# [ASSIGNED TASK]
Print every item below word for word, keeping each line unchanged.

Chart analysis data
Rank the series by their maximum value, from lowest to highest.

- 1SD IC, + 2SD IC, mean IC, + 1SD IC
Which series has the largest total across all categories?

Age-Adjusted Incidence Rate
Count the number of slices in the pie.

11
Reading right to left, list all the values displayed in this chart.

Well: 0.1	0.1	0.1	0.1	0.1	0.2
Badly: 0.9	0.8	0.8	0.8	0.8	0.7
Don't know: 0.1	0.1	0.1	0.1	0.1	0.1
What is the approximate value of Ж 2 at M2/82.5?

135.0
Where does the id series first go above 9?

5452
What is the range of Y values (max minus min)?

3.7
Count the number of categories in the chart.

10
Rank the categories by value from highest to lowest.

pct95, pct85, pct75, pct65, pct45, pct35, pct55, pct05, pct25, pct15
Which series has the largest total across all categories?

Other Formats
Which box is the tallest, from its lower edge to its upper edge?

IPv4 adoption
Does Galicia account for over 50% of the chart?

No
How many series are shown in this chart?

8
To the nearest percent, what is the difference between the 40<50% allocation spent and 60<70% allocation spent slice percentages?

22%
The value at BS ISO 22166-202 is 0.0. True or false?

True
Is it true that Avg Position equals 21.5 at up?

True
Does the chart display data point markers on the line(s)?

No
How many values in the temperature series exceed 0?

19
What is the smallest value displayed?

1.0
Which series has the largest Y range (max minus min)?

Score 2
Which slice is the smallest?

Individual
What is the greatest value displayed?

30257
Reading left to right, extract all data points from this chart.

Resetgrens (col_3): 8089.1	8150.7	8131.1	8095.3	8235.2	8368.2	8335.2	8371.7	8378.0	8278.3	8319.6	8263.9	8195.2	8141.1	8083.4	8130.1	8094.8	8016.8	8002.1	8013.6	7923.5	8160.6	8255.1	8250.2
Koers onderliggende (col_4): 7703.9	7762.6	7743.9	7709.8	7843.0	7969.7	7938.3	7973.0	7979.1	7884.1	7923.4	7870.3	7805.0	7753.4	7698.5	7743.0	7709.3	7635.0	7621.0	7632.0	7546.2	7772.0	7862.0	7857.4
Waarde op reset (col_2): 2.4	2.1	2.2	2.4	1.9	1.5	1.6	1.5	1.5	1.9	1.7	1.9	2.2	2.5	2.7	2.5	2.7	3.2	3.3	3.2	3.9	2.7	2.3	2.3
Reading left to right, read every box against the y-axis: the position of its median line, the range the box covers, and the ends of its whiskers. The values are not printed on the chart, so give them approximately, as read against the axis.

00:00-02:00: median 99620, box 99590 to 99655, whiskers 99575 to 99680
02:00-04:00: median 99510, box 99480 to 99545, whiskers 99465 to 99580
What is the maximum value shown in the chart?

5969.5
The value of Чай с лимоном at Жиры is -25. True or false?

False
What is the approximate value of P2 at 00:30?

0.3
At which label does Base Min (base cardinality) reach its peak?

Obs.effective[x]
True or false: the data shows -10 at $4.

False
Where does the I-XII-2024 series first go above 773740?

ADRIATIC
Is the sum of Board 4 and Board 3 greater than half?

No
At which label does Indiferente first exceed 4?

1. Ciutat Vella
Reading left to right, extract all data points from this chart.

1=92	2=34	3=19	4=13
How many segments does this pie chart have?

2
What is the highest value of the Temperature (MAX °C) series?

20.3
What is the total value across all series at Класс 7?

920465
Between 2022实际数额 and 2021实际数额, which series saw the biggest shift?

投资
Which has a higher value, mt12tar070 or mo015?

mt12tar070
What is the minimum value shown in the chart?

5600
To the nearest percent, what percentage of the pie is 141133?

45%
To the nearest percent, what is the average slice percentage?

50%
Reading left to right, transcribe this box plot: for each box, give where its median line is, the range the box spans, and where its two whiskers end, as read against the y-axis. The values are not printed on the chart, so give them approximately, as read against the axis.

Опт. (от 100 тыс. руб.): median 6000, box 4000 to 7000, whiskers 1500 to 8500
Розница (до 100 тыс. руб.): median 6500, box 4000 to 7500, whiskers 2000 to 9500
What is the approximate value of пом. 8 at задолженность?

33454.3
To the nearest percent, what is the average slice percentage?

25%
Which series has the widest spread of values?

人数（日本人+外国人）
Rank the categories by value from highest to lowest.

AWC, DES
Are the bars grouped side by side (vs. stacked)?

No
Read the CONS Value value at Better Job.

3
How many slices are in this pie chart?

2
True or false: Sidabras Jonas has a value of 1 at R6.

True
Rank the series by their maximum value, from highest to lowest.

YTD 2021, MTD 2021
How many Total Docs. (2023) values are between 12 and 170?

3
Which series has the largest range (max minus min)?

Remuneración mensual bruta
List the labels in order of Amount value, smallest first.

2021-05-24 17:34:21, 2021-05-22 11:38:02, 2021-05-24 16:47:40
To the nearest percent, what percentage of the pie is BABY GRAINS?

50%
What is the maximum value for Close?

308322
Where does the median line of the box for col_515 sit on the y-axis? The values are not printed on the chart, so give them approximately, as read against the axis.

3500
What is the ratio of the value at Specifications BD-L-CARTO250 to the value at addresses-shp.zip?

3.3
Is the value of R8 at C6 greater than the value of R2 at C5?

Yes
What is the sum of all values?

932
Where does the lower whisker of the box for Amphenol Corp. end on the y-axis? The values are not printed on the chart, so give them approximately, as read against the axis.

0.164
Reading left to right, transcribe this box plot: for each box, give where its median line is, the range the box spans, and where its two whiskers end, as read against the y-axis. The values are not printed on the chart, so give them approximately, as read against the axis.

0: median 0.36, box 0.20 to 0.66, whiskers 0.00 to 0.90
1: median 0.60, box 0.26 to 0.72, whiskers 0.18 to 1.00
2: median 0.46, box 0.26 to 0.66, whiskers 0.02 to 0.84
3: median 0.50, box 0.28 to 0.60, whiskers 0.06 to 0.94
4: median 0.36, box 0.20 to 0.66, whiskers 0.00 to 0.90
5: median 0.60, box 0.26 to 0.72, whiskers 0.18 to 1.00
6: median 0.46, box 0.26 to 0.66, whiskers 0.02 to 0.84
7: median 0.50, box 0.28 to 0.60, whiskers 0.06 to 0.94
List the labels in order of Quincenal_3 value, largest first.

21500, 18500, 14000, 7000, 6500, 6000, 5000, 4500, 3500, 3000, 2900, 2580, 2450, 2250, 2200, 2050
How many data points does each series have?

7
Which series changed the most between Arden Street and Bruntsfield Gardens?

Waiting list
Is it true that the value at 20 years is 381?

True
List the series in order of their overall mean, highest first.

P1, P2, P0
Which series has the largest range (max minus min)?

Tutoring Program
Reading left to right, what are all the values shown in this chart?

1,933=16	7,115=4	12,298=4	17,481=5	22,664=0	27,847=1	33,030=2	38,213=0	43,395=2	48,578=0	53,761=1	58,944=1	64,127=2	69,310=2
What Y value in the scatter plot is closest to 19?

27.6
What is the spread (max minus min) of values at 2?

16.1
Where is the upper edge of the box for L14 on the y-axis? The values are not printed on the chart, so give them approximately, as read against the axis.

# [RESULT BELOW]
Rank the series by their maximum value, from lowest to highest.

- 1SD IC, + 2SD IC, mean IC, + 1SD IC
Which series has the largest total across all categories?

Age-Adjusted Incidence Rate
Count the number of slices in the pie.

11
Reading right to left, list all the values displayed in this chart.

Well: 0.1	0.1	0.1	0.1	0.1	0.2
Badly: 0.9	0.8	0.8	0.8	0.8	0.7
Don't know: 0.1	0.1	0.1	0.1	0.1	0.1
What is the approximate value of Ж 2 at M2/82.5?

135.0
Where does the id series first go above 9?

5452
What is the range of Y values (max minus min)?

3.7
Count the number of categories in the chart.

10
Rank the categories by value from highest to lowest.

pct95, pct85, pct75, pct65, pct45, pct35, pct55, pct05, pct25, pct15
Which series has the largest total across all categories?

Other Formats
Which box is the tallest, from its lower edge to its upper edge?

IPv4 adoption
Does Galicia account for over 50% of the chart?

No
How many series are shown in this chart?

8
To the nearest percent, what is the difference between the 40<50% allocation spent and 60<70% allocation spent slice percentages?

22%
The value at BS ISO 22166-202 is 0.0. True or false?

True
Is it true that Avg Position equals 21.5 at up?

True
Does the chart display data point markers on the line(s)?

No
How many values in the temperature series exceed 0?

19
What is the smallest value displayed?

1.0
Which series has the largest Y range (max minus min)?

Score 2
Which slice is the smallest?

Individual
What is the greatest value displayed?

30257
Reading left to right, extract all data points from this chart.

Resetgrens (col_3): 8089.1	8150.7	8131.1	8095.3	8235.2	8368.2	8335.2	8371.7	8378.0	8278.3	8319.6	8263.9	8195.2	8141.1	8083.4	8130.1	8094.8	8016.8	8002.1	8013.6	7923.5	8160.6	8255.1	8250.2
Koers onderliggende (col_4): 7703.9	7762.6	7743.9	7709.8	7843.0	7969.7	7938.3	7973.0	7979.1	7884.1	7923.4	7870.3	7805.0	7753.4	7698.5	7743.0	7709.3	7635.0	7621.0	7632.0	7546.2	7772.0	7862.0	7857.4
Waarde op reset (col_2): 2.4	2.1	2.2	2.4	1.9	1.5	1.6	1.5	1.5	1.9	1.7	1.9	2.2	2.5	2.7	2.5	2.7	3.2	3.3	3.2	3.9	2.7	2.3	2.3
Reading left to right, read every box against the y-axis: the position of its median line, the range the box covers, and the ends of its whiskers. The values are not printed on the chart, so give them approximately, as read against the axis.

00:00-02:00: median 99620, box 99590 to 99655, whiskers 99575 to 99680
02:00-04:00: median 99510, box 99480 to 99545, whiskers 99465 to 99580
What is the maximum value shown in the chart?

5969.5
The value of Чай с лимоном at Жиры is -25. True or false?

False
What is the approximate value of P2 at 00:30?

0.3
At which label does Base Min (base cardinality) reach its peak?

Obs.effective[x]
True or false: the data shows -10 at $4.

False
Where does the I-XII-2024 series first go above 773740?

ADRIATIC
Is the sum of Board 4 and Board 3 greater than half?

No
At which label does Indiferente first exceed 4?

1. Ciutat Vella
Reading left to right, extract all data points from this chart.

1=92	2=34	3=19	4=13
How many segments does this pie chart have?

2
What is the highest value of the Temperature (MAX °C) series?

20.3
What is the total value across all series at Класс 7?

920465
Between 2022实际数额 and 2021实际数额, which series saw the biggest shift?

投资
Which has a higher value, mt12tar070 or mo015?

mt12tar070
What is the minimum value shown in the chart?

5600
To the nearest percent, what percentage of the pie is 141133?

45%
To the nearest percent, what is the average slice percentage?

50%
Reading left to right, transcribe this box plot: for each box, give where its median line is, the range the box spans, and where its two whiskers end, as read against the y-axis. The values are not printed on the chart, so give them approximately, as read against the axis.

Опт. (от 100 тыс. руб.): median 6000, box 4000 to 7000, whiskers 1500 to 8500
Розница (до 100 тыс. руб.): median 6500, box 4000 to 7500, whiskers 2000 to 9500
What is the approximate value of пом. 8 at задолженность?

33454.3
To the nearest percent, what is the average slice percentage?

25%
Which series has the widest spread of values?

人数（日本人+外国人）
Rank the categories by value from highest to lowest.

AWC, DES
Are the bars grouped side by side (vs. stacked)?

No
Read the CONS Value value at Better Job.

3
How many slices are in this pie chart?

2
True or false: Sidabras Jonas has a value of 1 at R6.

True
Rank the series by their maximum value, from highest to lowest.

YTD 2021, MTD 2021
How many Total Docs. (2023) values are between 12 and 170?

3
Which series has the largest range (max minus min)?

Remuneración mensual bruta
List the labels in order of Amount value, smallest first.

2021-05-24 17:34:21, 2021-05-22 11:38:02, 2021-05-24 16:47:40
To the nearest percent, what percentage of the pie is BABY GRAINS?

50%
What is the maximum value for Close?

308322
Where does the median line of the box for col_515 sit on the y-axis? The values are not printed on the chart, so give them approximately, as read against the axis.

3500
What is the ratio of the value at Specifications BD-L-CARTO250 to the value at addresses-shp.zip?

3.3
Is the value of R8 at C6 greater than the value of R2 at C5?

Yes
What is the sum of all values?

932
Where does the lower whisker of the box for Amphenol Corp. end on the y-axis? The values are not printed on the chart, so give them approximately, as read against the axis.

0.164
Reading left to right, transcribe this box plot: for each box, give where its median line is, the range the box spans, and where its two whiskers end, as read against the y-axis. The values are not printed on the chart, so give them approximately, as read against the axis.

0: median 0.36, box 0.20 to 0.66, whiskers 0.00 to 0.90
1: median 0.60, box 0.26 to 0.72, whiskers 0.18 to 1.00
2: median 0.46, box 0.26 to 0.66, whiskers 0.02 to 0.84
3: median 0.50, box 0.28 to 0.60, whiskers 0.06 to 0.94
4: median 0.36, box 0.20 to 0.66, whiskers 0.00 to 0.90
5: median 0.60, box 0.26 to 0.72, whiskers 0.18 to 1.00
6: median 0.46, box 0.26 to 0.66, whiskers 0.02 to 0.84
7: median 0.50, box 0.28 to 0.60, whiskers 0.06 to 0.94
List the labels in order of Quincenal_3 value, largest first.

21500, 18500, 14000, 7000, 6500, 6000, 5000, 4500, 3500, 3000, 2900, 2580, 2450, 2250, 2200, 2050
How many data points does each series have?

7
Which series changed the most between Arden Street and Bruntsfield Gardens?

Waiting list
Is it true that the value at 20 years is 381?

True
List the series in order of their overall mean, highest first.

P1, P2, P0
Which series has the largest range (max minus min)?

Tutoring Program
Reading left to right, what are all the values shown in this chart?

1,933=16	7,115=4	12,298=4	17,481=5	22,664=0	27,847=1	33,030=2	38,213=0	43,395=2	48,578=0	53,761=1	58,944=1	64,127=2	69,310=2
What Y value in the scatter plot is closest to 19?

27.6
What is the spread (max minus min) of values at 2?

16.1
Where is the upper edge of the box for L14 on the y-axis? The values are not printed on the chart, so give them approximately, as read against the axis.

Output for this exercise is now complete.